DATA SHOWN »

☆ ☆ ☆

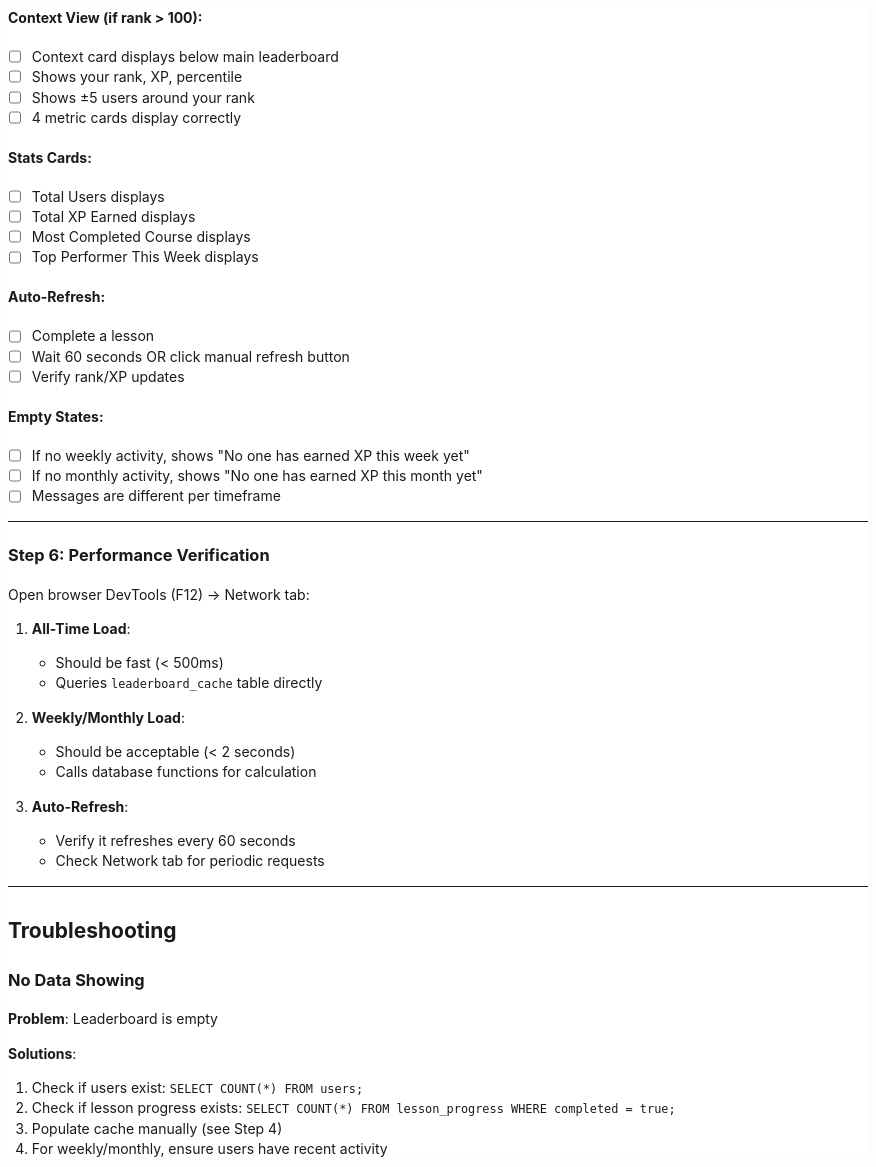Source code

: #### Context View (if rank > 100):
- [ ] Context card displays below main leaderboard
- [ ] Shows your rank, XP, percentile
- [ ] Shows ±5 users around your rank
- [ ] 4 metric cards display correctly

#### Stats Cards:
- [ ] Total Users displays
- [ ] Total XP Earned displays
- [ ] Most Completed Course displays
- [ ] Top Performer This Week displays

#### Auto-Refresh:
- [ ] Complete a lesson
- [ ] Wait 60 seconds OR click manual refresh button
- [ ] Verify rank/XP updates

#### Empty States:
- [ ] If no weekly activity, shows "No one has earned XP this week yet"
- [ ] If no monthly activity, shows "No one has earned XP this month yet"
- [ ] Messages are different per timeframe

---

### Step 6: Performance Verification

Open browser DevTools (F12) → Network tab:

1. **All-Time Load**:
   - Should be fast (< 500ms)
   - Queries `leaderboard_cache` table directly

2. **Weekly/Monthly Load**:
   - Should be acceptable (< 2 seconds)
   - Calls database functions for calculation

3. **Auto-Refresh**:
   - Verify it refreshes every 60 seconds
   - Check Network tab for periodic requests

---

## Troubleshooting

### No Data Showing

**Problem**: Leaderboard is empty

**Solutions**:
1. Check if users exist: `SELECT COUNT(*) FROM users;`
2. Check if lesson progress exists: `SELECT COUNT(*) FROM lesson_progress WHERE completed = true;`
3. Populate cache manually (see Step 4)
4. For weekly/monthly, ensure users have recent activity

☆ ☆ ☆

INSTRUCTIONS TO FOLLOW » Can you reproduce, word for word, the stretch of the entries from the line containing "Open browser DevTools" through the line containing "Leaderboard is empty"?

RESULT BELOW »
Open browser DevTools (F12) → Network tab:

1. **All-Time Load**:
   - Should be fast (< 500ms)
   - Queries `leaderboard_cache` table directly

2. **Weekly/Monthly Load**:
   - Should be acceptable (< 2 seconds)
   - Calls database functions for calculation

3. **Auto-Refresh**:
   - Verify it refreshes every 60 seconds
   - Check Network tab for periodic requests

---

## Troubleshooting

### No Data Showing

**Problem**: Leaderboard is empty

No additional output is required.